Rue’s rep added that she was surrounded by her family when she waltzed off to the giant lanai in the sky with Bea Arthur and Estelle Getty.
Rest in peace, Rue. And thank you for playing a character that showed me it’s okay to be a big ass slut with a bitchy tongue as long you do it while wearing pastel florals. I’ve lost a role model in life!
Now let’s all form a protective circle around Betty White while she eats a piece of cheesecake by herself at the table 🙁
A recent poll shows that the majority of the world’s population has jumped over to the light side and now believes that CROCS are made from the charred souls of Satan’s slaves in the depths of HELL (I’m lying, there’s no such poll). That is exactly why the CROCS main PR department, whose offices are in the 6th circle, is trying to win you back by pulling at your heart strings until your arteries split open and bleed tears made of AWWWWWWs. Example: This story about an adorable
PAID LITTLE ACTOR English boy whose young life was saved thanks to a pair of CROCS! You feel the first string tugging already, don’t you. WEAK FUCKS!
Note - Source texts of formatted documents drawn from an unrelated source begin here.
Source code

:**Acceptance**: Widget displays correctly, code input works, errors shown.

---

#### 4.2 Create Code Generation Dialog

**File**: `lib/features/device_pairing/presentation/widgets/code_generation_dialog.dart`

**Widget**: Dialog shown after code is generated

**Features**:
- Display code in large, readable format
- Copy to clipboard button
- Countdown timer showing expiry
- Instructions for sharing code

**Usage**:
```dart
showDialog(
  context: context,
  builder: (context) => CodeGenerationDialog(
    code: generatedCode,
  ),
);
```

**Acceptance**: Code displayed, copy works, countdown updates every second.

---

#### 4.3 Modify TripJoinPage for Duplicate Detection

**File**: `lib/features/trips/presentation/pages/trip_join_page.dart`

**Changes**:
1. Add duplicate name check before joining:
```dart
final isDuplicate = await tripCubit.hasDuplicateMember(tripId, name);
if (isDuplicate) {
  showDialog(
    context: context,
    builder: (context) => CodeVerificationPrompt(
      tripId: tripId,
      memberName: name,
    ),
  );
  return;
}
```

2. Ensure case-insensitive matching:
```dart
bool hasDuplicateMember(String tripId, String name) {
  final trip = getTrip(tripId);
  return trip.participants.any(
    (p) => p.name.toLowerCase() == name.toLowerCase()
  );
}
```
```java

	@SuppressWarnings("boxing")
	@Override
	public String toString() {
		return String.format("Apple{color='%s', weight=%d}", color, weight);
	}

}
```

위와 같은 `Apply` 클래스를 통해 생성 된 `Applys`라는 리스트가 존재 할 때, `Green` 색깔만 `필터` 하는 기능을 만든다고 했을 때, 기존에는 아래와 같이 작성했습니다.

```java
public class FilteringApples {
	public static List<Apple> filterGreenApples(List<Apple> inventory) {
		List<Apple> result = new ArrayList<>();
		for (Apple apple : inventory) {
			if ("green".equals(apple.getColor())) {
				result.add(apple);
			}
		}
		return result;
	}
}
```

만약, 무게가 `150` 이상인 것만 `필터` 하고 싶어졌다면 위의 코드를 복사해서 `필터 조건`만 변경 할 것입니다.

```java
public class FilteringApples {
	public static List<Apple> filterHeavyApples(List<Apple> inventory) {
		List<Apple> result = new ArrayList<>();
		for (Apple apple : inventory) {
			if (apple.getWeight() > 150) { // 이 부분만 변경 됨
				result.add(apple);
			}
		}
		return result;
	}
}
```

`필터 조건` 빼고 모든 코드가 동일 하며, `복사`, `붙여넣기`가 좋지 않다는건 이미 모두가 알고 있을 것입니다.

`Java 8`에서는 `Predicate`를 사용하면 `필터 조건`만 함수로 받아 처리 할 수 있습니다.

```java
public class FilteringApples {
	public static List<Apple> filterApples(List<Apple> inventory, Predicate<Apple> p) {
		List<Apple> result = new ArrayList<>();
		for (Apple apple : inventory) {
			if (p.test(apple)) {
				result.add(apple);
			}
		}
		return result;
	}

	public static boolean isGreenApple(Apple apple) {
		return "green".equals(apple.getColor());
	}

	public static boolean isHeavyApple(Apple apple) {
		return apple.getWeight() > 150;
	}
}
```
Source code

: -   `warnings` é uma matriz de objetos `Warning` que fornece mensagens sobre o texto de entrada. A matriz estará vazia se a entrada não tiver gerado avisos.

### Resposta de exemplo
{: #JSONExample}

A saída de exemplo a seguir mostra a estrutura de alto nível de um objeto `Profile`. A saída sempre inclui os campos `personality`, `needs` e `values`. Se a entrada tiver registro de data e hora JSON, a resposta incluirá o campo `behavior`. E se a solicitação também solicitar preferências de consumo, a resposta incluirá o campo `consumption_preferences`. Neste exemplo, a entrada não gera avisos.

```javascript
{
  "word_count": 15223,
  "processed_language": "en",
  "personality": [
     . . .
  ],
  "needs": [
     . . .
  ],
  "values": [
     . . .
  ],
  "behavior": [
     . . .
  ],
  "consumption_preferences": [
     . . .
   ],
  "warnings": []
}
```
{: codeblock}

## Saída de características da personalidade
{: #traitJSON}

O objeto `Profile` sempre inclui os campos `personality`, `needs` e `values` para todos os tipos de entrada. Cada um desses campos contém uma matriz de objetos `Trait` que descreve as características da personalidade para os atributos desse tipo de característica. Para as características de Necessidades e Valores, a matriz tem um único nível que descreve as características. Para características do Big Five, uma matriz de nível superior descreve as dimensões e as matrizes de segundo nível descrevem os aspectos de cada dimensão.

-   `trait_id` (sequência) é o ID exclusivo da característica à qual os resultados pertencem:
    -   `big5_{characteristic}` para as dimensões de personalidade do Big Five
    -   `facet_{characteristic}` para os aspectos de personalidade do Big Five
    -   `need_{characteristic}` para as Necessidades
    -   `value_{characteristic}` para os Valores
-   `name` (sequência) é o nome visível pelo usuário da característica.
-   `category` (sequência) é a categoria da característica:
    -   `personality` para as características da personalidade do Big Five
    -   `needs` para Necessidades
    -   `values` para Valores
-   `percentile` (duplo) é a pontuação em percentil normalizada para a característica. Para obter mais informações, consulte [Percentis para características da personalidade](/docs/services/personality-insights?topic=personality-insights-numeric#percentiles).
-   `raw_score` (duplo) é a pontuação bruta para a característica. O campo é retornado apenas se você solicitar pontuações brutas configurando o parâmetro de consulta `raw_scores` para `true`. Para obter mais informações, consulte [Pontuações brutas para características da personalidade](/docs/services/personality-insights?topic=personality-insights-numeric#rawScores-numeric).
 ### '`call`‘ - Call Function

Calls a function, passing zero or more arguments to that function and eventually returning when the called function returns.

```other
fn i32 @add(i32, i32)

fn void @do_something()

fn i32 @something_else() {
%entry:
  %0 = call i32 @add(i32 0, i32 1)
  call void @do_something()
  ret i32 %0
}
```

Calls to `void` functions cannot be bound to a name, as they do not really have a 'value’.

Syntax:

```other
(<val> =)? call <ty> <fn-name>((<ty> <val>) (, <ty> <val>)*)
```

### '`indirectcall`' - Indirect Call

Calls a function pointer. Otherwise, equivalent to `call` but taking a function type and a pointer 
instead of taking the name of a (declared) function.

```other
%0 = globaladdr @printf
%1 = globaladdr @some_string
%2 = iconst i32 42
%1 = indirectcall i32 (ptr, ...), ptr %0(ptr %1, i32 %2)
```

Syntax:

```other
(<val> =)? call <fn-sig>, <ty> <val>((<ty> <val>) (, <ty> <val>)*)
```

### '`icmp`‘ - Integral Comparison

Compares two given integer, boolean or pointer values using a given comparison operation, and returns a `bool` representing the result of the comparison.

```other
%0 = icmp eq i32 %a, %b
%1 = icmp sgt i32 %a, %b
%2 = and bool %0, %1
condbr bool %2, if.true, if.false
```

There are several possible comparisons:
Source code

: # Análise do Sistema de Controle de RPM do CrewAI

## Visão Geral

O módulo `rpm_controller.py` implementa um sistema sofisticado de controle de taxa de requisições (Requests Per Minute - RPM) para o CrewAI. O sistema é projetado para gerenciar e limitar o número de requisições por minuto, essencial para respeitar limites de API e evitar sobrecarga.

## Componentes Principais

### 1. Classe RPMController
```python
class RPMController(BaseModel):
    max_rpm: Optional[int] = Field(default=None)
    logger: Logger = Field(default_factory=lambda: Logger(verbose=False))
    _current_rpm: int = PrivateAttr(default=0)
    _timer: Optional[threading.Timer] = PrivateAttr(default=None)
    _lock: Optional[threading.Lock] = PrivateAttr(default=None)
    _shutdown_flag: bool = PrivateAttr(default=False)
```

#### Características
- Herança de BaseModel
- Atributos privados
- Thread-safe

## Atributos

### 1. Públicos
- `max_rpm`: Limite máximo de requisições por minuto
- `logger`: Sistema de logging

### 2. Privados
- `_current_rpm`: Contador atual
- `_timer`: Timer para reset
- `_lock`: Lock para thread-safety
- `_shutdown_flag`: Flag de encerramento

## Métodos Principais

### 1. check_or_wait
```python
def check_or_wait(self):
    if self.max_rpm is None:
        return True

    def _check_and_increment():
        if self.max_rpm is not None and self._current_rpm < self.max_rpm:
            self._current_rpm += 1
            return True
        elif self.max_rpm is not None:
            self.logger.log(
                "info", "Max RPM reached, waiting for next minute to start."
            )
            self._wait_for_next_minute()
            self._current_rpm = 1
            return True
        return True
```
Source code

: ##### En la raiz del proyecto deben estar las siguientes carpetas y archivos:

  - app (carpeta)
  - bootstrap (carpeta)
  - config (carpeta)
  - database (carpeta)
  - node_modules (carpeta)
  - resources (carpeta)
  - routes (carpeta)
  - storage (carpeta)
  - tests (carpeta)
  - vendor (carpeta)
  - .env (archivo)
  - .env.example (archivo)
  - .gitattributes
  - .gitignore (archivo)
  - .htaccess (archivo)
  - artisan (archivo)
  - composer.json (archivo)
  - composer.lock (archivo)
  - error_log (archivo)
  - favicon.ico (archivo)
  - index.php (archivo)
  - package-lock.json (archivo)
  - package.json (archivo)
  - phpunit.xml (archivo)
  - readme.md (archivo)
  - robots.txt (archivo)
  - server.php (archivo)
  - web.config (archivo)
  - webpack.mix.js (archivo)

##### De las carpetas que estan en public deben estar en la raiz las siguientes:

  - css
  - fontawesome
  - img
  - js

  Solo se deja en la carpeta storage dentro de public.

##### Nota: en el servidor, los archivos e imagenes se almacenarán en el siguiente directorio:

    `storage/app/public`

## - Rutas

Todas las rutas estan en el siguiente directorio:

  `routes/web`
Danielle Sutton-Dormer of Essex tells the Daily Mail that her 3-year-old son Harley got electrocuted from a faulty blowdryer in a swimming pool changing room at a leisure centre near their home. Harley suffered a few minor burns, but the paramedics said it could’ve been much much worse if he wasn’t wearing the lifesaving CROCS. Harley’s mother said, “The paramedic said he was really lucky he was wearing Crocs shoes at the time, as they stopped the electricity going through his legs and coming out of his feet and probably saved him from serious injury.”
The moral of the story is, do not use a fucked up blowdryer in a swimming pool changing room! But if the importance of hair forces you to do so, slip two giant rubber vaginas over your feet or stand on two dildos. They will also stop the shock and you won’t look like a complete fool. Okay, you will look like a complete fool (who is mostly likely on some kind of government list), but at least you won’t be contributing to EVIL!